= Beginning of Section =

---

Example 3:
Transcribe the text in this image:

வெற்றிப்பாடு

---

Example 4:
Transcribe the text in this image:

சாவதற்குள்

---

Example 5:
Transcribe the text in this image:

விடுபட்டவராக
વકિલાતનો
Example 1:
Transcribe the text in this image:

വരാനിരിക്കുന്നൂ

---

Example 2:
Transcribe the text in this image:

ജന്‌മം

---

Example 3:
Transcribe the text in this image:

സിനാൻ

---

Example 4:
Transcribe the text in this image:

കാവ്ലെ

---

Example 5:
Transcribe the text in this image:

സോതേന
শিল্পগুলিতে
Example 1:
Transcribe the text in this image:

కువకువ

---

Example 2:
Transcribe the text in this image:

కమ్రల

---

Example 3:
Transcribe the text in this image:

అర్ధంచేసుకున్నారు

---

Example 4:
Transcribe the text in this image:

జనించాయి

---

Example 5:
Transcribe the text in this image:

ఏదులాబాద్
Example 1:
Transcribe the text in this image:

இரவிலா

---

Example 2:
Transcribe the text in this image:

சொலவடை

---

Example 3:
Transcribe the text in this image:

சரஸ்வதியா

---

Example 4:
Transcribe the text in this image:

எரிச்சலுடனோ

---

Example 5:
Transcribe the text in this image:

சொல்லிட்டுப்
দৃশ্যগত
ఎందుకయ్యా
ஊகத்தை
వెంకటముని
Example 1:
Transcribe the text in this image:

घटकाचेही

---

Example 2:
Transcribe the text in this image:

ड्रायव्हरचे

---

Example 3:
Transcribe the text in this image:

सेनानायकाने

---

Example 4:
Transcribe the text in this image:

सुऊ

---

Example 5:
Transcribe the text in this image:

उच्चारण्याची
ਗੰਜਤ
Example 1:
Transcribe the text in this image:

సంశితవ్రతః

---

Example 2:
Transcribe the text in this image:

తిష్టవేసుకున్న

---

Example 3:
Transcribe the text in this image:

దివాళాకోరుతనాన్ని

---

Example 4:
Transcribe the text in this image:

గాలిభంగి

= End of Section =

**Try it**
Repeat the whole listing exactly, line for line.

**Solution**
---

Example 3:
Transcribe the text in this image:

வெற்றிப்பாடு

---

Example 4:
Transcribe the text in this image:

சாவதற்குள்

---

Example 5:
Transcribe the text in this image:

விடுபட்டவராக
વકિલાતનો
Example 1:
Transcribe the text in this image:

വരാനിരിക്കുന്നൂ

---

Example 2:
Transcribe the text in this image:

ജന്‌മം

---

Example 3:
Transcribe the text in this image:

സിനാൻ

---

Example 4:
Transcribe the text in this image:

കാവ്ലെ

---

Example 5:
Transcribe the text in this image:

സോതേന
শিল্পগুলিতে
Example 1:
Transcribe the text in this image:

కువకువ

---

Example 2:
Transcribe the text in this image:

కమ్రల

---

Example 3:
Transcribe the text in this image:

అర్ధంచేసుకున్నారు

---

Example 4:
Transcribe the text in this image:

జనించాయి

---

Example 5:
Transcribe the text in this image:

ఏదులాబాద్
Example 1:
Transcribe the text in this image:

இரவிலா

---

Example 2:
Transcribe the text in this image:

சொலவடை

---

Example 3:
Transcribe the text in this image:

சரஸ்வதியா

---

Example 4:
Transcribe the text in this image:

எரிச்சலுடனோ

---

Example 5:
Transcribe the text in this image:

சொல்லிட்டுப்
দৃশ্যগত
ఎందుకయ్యా
ஊகத்தை
వెంకటముని
Example 1:
Transcribe the text in this image:

घटकाचेही

---

Example 2:
Transcribe the text in this image:

ड्रायव्हरचे

---

Example 3:
Transcribe the text in this image:

सेनानायकाने

---

Example 4:
Transcribe the text in this image:

सुऊ

---

Example 5:
Transcribe the text in this image:

उच्चारण्याची
ਗੰਜਤ
Example 1:
Transcribe the text in this image:

సంశితవ్రతః

---

Example 2:
Transcribe the text in this image:

తిష్టవేసుకున్న

---

Example 3:
Transcribe the text in this image:

దివాళాకోరుతనాన్ని

---

Example 4:
Transcribe the text in this image:

గాలిభంగి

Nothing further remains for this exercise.